Contains a project for replication of data from A to B making use of high performance drivers.

Primary LanguageJavaApache License 2.0Apache-2.0

Genevere

Genevere is a generic ETL data pump written in Java designed to make it fast and easy to perform simple transfers of data between a source and a target.

The problems it is designed to solve:

  • In languages such as python, the drivers are often riddled with performance issues, incompatibilities and installation issues. Some drivers do not implement BULK inserts, which are absolute musts for high performance processing.
  • Java has great database drivers for any vendor/platform.
  • Java is optimized and for small programs, the JIT compiler makes the code as performant as native code and sometimes even better. This is a great feature for loops you'd typically have in ETL.
  • The code is made extensible for customizable transforms beyond the available ones or to make new source readers or target writers.
  • High performance data transfers through the use of record batching at source and target.
  • More dynamic languages like Python are great writing generalized code to extract data, but less great for having good performance in data transfers. So the idea is to continue to use more dynamic languages to generate the SQL to read and other parameters, but executing the actual transfer using Java if performance is quickly becoming a concern.
  • I've seen code where local files had to be generated to be able to transfer data using binary custom tools for a source or target system. Local files can become rather large and use a lot of local disk I/O, which can have bandwidth limitations. So the objective is to always transfer records in batches kept in memory.

Examples

There are some example files here:

https://github.com/gtoonstra/genevere/tree/master/examples

Design

  1. The design is created around the problem of "How do I get data from system A into system B as fast and easy as possible with as little effort as possible?"

  2. For this, we analyze specific, typical operations in the code and design abstractions around them, so that we can generalize around them.
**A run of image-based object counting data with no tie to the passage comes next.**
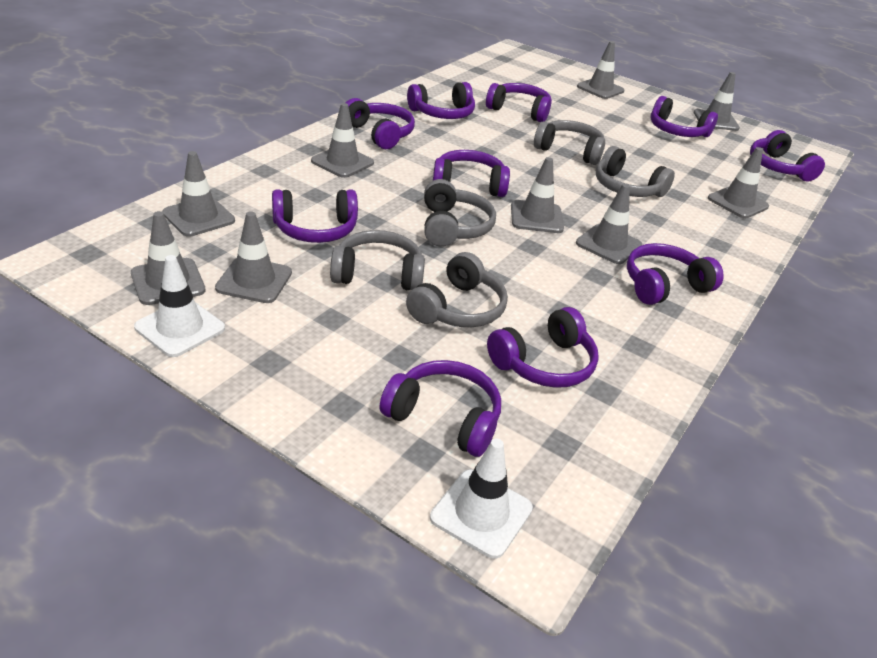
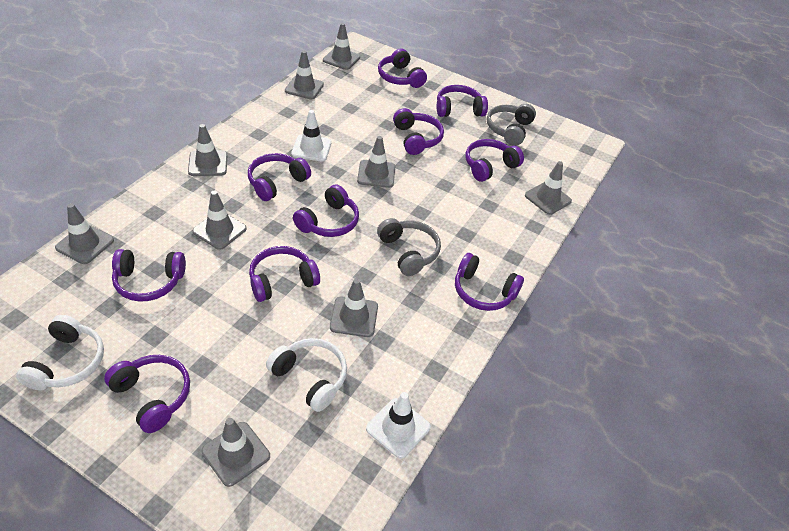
grey headphones: 5 -> 2
white headphones: 0 -> 2

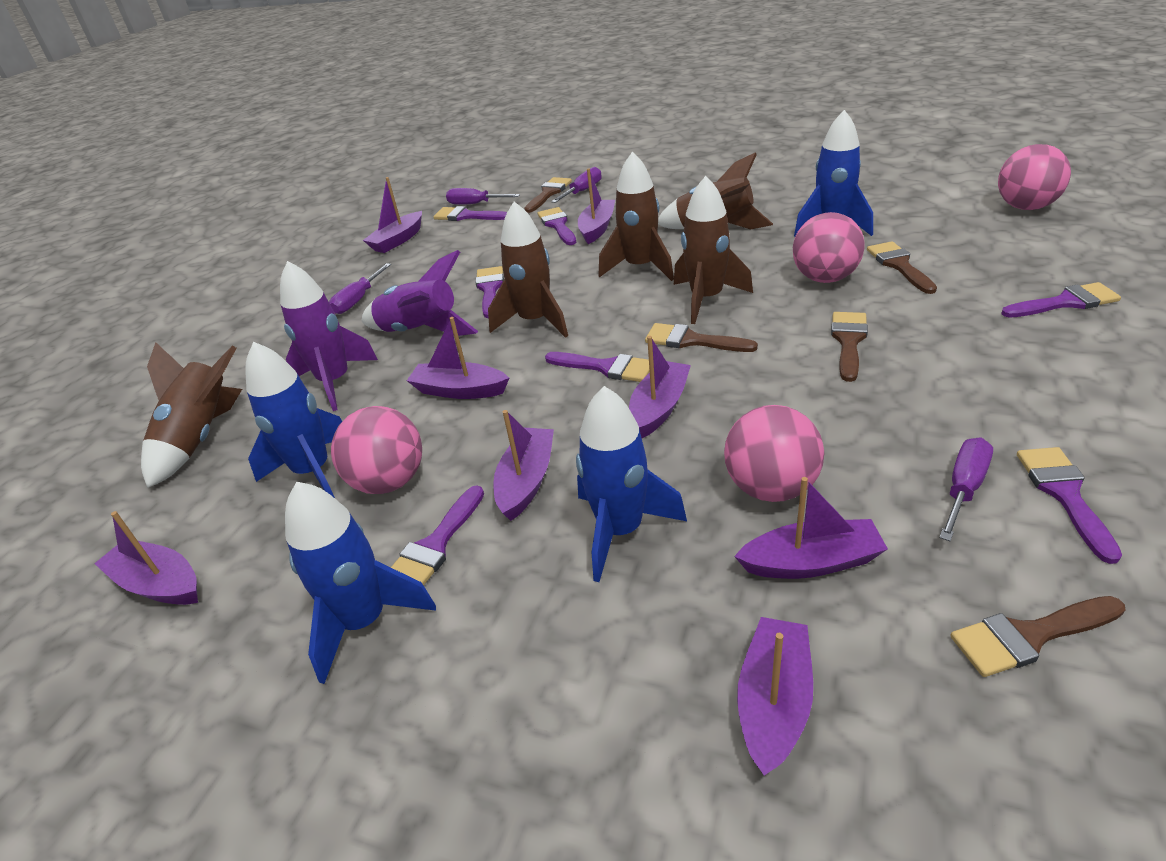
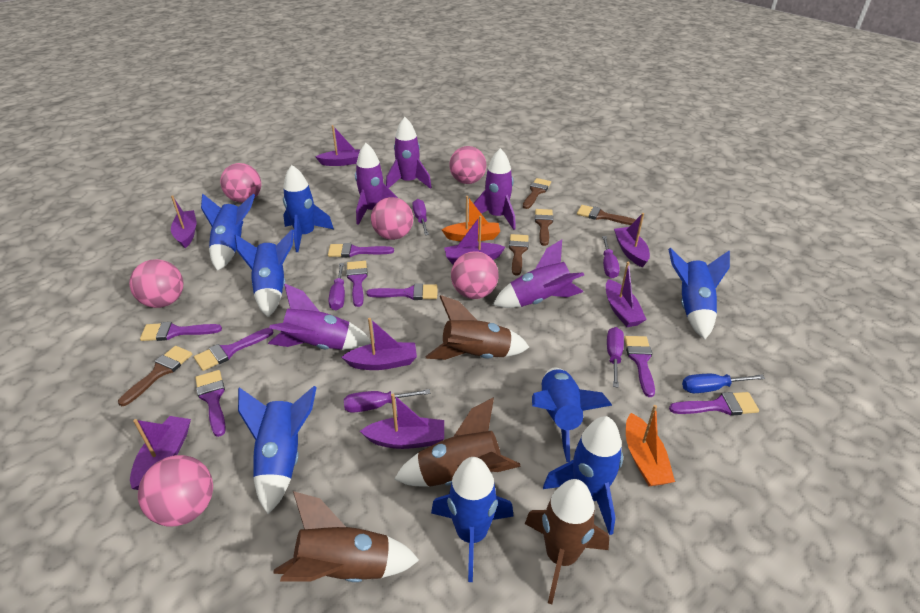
blue rocket: 4 -> 8
blue screwdriver: 0 -> 1
brown rocket: 5 -> 4
orange boat: 0 -> 2
pink ball: 4 -> 6
purple brush: 7 -> 8
purple rocket: 2 -> 5
purple screwdriver: 4 -> 5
This allows us to extend the library easily in the future.

We can identify:

  • A class for connecting to a remote system to read data (reader), pushing out records in batches of a configured size, driven by custom input parameters.
  • A class that knows about file formats if so required and can read and convert from a local file.
  • A list of "transform" classes which takes a record and returns a transformed record.
  • A class that can take the generalized data and convert that into a target file format.
  • A class for connecting to a remote system to write data (writer), writing records in batches of a configured size and committing the data at configured intervals if it is possible to do with that system.
  • Allow for easy extension by utilizing interfaces and dynamic instantiation of classes.
  1. The process is driven by a single command file, which configures the pipeline and then runs it.

  2. For security, credentials for both systems are picked up from 4 environment variables.

In Python, you'd typically connect to both systems, figure out what work needs to be done and then write command file(s) to run the pipelines.